First, some back story. I first read Zadie Smith's White Teeth when I was in London. It was a very fashionable thing to do at the time - sit on the tube with your Zadie book. Actually, Audrey assigned it and it was amazing! Kelly picked up On Beauty when it was still in hardcover and I always intended on borrowing it. Fast forward to a year or so later and I'm at the Denver Public Library. I pick up a hardcover version of the book and think "Great, I'll read this." Unfortunately, it was right around the time I graduated and the only books I could even contemplate reading - after four years of being subjected to whatever the English and History departments demanded I read - were the Harry Potter books. So of course I forget about it entirely and it becomes another book in my apartment. And then one day I realize I owe a lot of money in late fees and the library now considers the book as "lost." I dig it up and one rainy day put it in the drop box at the Cherry Creek branch... which was a mistake.

Six months later, I get a job interview at DPL! I decide to check to make sure I don't still owe any fees and I do. Somehow the book was lost. I decide to charge the fees with the last of my credit line so that it hopefully doesn't come up during my interview. Interview goes poorly. I don't get the job. I still haven't read On Beauty.

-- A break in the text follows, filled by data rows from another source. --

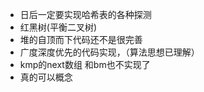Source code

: - 日后一定要实现哈希表的各种探测
- 红黑树(平衡二叉树)
- 堆的自顶而下代码还不是很完善
- 广度深度优先的代码实现，（算法思想已理解）
- kmp的next数组 和bm也不实现了
- 真的可以概念
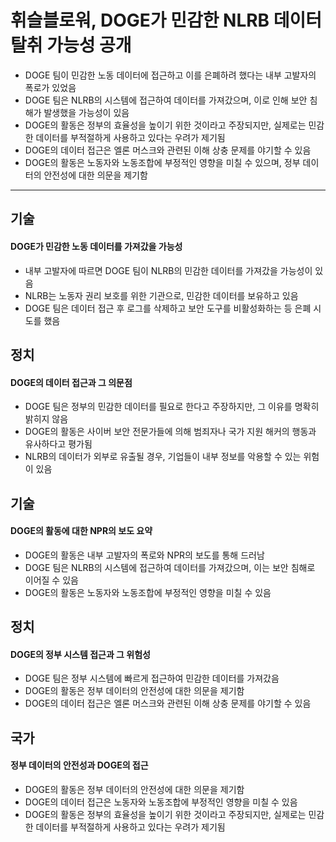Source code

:# 휘슬블로워, DOGE가 민감한 NLRB 데이터 탈취 가능성 공개


* DOGE 팀이 민감한 노동 데이터에 접근하고 이를 은폐하려 했다는 내부 고발자의 폭로가 있었음
* DOGE 팀은 NLRB의 시스템에 접근하여 데이터를 가져갔으며, 이로 인해 보안 침해가 발생했을 가능성이 있음
* DOGE의 활동은 정부의 효율성을 높이기 위한 것이라고 주장되지만, 실제로는 민감한 데이터를 부적절하게 사용하고 있다는 우려가 제기됨
* DOGE의 데이터 접근은 엘론 머스크와 관련된 이해 상충 문제를 야기할 수 있음
* DOGE의 활동은 노동자와 노동조합에 부정적인 영향을 미칠 수 있으며, 정부 데이터의 안전성에 대한 의문을 제기함

---

기술
--

#### DOGE가 민감한 노동 데이터를 가져갔을 가능성

* 내부 고발자에 따르면 DOGE 팀이 NLRB의 민감한 데이터를 가져갔을 가능성이 있음
* NLRB는 노동자 권리 보호를 위한 기관으로, 민감한 데이터를 보유하고 있음
* DOGE 팀은 데이터 접근 후 로그를 삭제하고 보안 도구를 비활성화하는 등 은폐 시도를 했음

정치
--

#### DOGE의 데이터 접근과 그 의문점

* DOGE 팀은 정부의 민감한 데이터를 필요로 한다고 주장하지만, 그 이유를 명확히 밝히지 않음
* DOGE의 활동은 사이버 보안 전문가들에 의해 범죄자나 국가 지원 해커의 행동과 유사하다고 평가됨
* NLRB의 데이터가 외부로 유출될 경우, 기업들이 내부 정보를 악용할 수 있는 위험이 있음

기술
--

#### DOGE의 활동에 대한 NPR의 보도 요약

* DOGE의 활동은 내부 고발자의 폭로와 NPR의 보도를 통해 드러남
* DOGE 팀은 NLRB의 시스템에 접근하여 데이터를 가져갔으며, 이는 보안 침해로 이어질 수 있음
* DOGE의 활동은 노동자와 노동조합에 부정적인 영향을 미칠 수 있음

정치
--

#### DOGE의 정부 시스템 접근과 그 위험성

* DOGE 팀은 정부 시스템에 빠르게 접근하여 민감한 데이터를 가져갔음
* DOGE의 활동은 정부 데이터의 안전성에 대한 의문을 제기함
* DOGE의 데이터 접근은 엘론 머스크와 관련된 이해 상충 문제를 야기할 수 있음

국가
--

#### 정부 데이터의 안전성과 DOGE의 접근

* DOGE의 활동은 정부 데이터의 안전성에 대한 의문을 제기함
* DOGE의 데이터 접근은 노동자와 노동조합에 부정적인 영향을 미칠 수 있음
* DOGE의 활동은 정부의 효율성을 높이기 위한 것이라고 주장되지만, 실제로는 민감한 데이터를 부적절하게 사용하고 있다는 우려가 제기됨
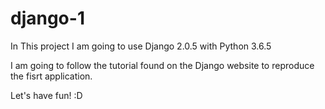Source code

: # django-1

In This project I am going to use Django 2.0.5 with Python 3.6.5

I am going to follow the tutorial found on the Django website to reproduce the fisrt application. 

Let's have fun! :D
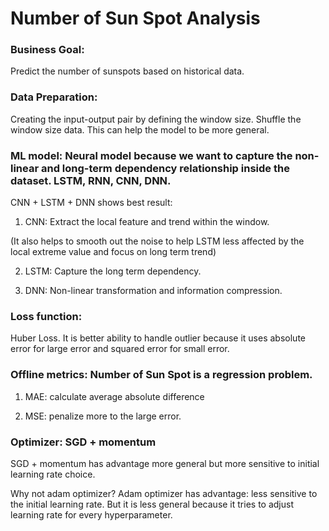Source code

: # Number of Sun Spot Analysis

### Business Goal: 
Predict the number of sunspots based on historical data.

### Data Preparation: 
Creating the input-output pair by defining the window size.
Shuffle the window size data. This can help the model to be more general. 

### ML model: Neural model because we want to capture the non-linear and long-term dependency relationship inside the dataset. LSTM, RNN, CNN, DNN. 

CNN + LSTM + DNN shows best result: 

1. CNN: Extract the local feature and trend within the window. 

(It also helps to smooth out the noise to help LSTM less affected by the local extreme value and focus on long term trend) 

2. LSTM: Capture the long term dependency.

3. DNN:  Non-linear transformation and information compression.

### Loss function: 

Huber Loss. It is better ability to handle outlier because it uses absolute error for large error and squared error for small error.

### Offline metrics: Number of Sun Spot is a regression problem.

1. MAE: calculate average absolute difference

2. MSE: penalize more to the large error.

### Optimizer: SGD + momentum 

SGD + momentum has advantage more general but more sensitive to initial learning rate choice. 

Why not adam optimizer?
Adam optimizer has advantage: less sensitive to the initial learning rate. But it is less general because it tries to adjust learning rate for every hyperparameter.

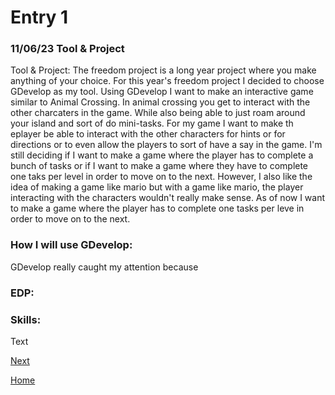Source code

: # Entry 1
### 11/06/23 Tool & Project
Tool & Project: The freedom project is a long year project where you make anything of your choice. For this year's freedom project I decided to choose GDevelop as my tool. Using GDevelop I want to make an interactive game similar to Animal Crossing. In animal crossing you get to interact with the other charcaters in the game. While also being able to just roam around your island and sort of do mini-tasks. For my game I want to make th eplayer be able to interact with the other characters for hints or for directions or to even allow the players to sort of have a say in the game. I'm still deciding if I want to make a game where the player has to complete a bunch of tasks or if I want to make a game where they have to complete one taks per level in order to move on to the next. However, I also like the idea of making a game like mario but with a game like mario, the player interacting with the characters wouldn't really make sense. As of now I want to make a game where the player has to complete one tasks per leve in order to move on to the next.


### How I will use GDevelop:
GDevelop really caught my attention because


### EDP:


### Skills:



Text

[Next](entry02.md)

[Home](../README.md)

Finally, three years later I get a lovely paperback copy from a nice girl in Japan via bookmooch. My only successful bookmooch acquisition in fact. And then a year later I read it.

I enjoyed it but I feel like maybe it was saying things about art, beauty, and academia that I wasn't fully understanding. From my own experience I understand that academia is it's own bubble, safe from the problems and realities of the outside world. I'm happy I didn't go to school in a college town like the one in the novel. But I did go to a school in one of the most educated cities in the United States. I overhear so many conversations that I think anywhere else they might verge on pretentious but here they fit right in. Ha! Or maybe D-town is just one big pretentious love fest?

I do love Smith's ability to draw complex characters with believable attributes. Each character has his or her own distinct voice and in many ways resemble people that I know, or could know. She also does something that I found refreshing - she approaches questions of identity in a realistic way. Her characters have multiple identities, multiple roles they play and they all handle them differently. The identity crises that occur throughout the novel are nuanced and manage to steer clear of being stereotypical. And while Smith is slowly unpacking all of these characters and asking questions about the world they live in, she still manages to be funny.